Phillips' first inkling about this season came in mid-August, when the Cowboys went from several days of joint practices with the Denver Broncos to playing them in a preseason game.

Dallas' first-teamers dominated Denver's. It was so lopsided the Broncos accused the Cowboys of having "game-planned" them.

"We didn't," Phillips said recently, smirking. "That's when I knew we had something."

Led by Romo and Owens, the Cowboys wound up with one of the most potent offenses in club history. As for the defense, "Mr. Fix It" -- as Phillips dubbed himself before the opener -- got that going. Ellis racked up a career-best 12 1/2 sacks and DeMarcus Ware topped him with 14 while becoming one of the league's most feared players.

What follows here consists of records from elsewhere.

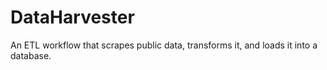 # DataHarvester
An ETL workflow that scrapes public data, transforms it, and loads it into a database.
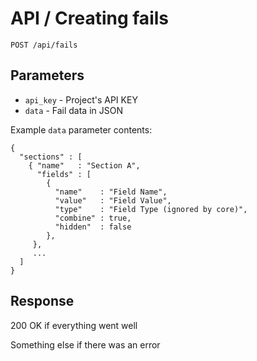 # API / Creating fails

	POST /api/fails

## Parameters

* `api_key` - Project's API KEY
* `data` - Fail data in JSON

Example `data` parameter contents:

    {
      "sections" : [
        { "name"   : "Section A",
          "fields" : [
            {
              "name"    : "Field Name",
              "value"   : "Field Value",
              "type"    : "Field Type (ignored by core)",
              "combine" : true,
              "hidden"  : false
            },
         },
         ...
      ]
    }
   
## Response

200 OK if everything went well

Something else if there was an error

The local magazine that chastised Phillips' hiring as "Worst. Choice. Ever." pointed out its gaffe in a year-end issue. Phillips even received a couple votes for coach of the year.

"Right guy at the right time, maybe," Phillips said, smirking again. "I don't have an answer for it except things worked out well. Somebody did something good."

His work isn't done, though.

There's a franchise-worst skid of 10 years without a playoff win to be broken and his own playoff 0-fer to snap. Failing to do so might undermine all that's gone right so far.

Can Phillips handle it?

First off, he's not going to change.

"Wade will tell you, 'I'm not going to beat you up, cuss you out, just because I want to prove to you I can do it.' He's more like, 'Get in there and get your corrections done,"' Ellis said. "I think we will."

Another thing is he's never had a team this good. His other playoff teams were underdogs playing on the road. Everyone who remembers that he coached Buffalo when the Bills were on the wrong end of the "Music City Miracle" forgets that Tennessee was 13-3 that season and lost the Super Bowl by a yard.

"This is a little different," Phillips said. "We've got a stronger team than I've been around and we're playing at home. ... You just have to keep getting in there and keep trying."

Starting next Sunday, the Cowboys will find out for sure whether Wade's way really is the right way.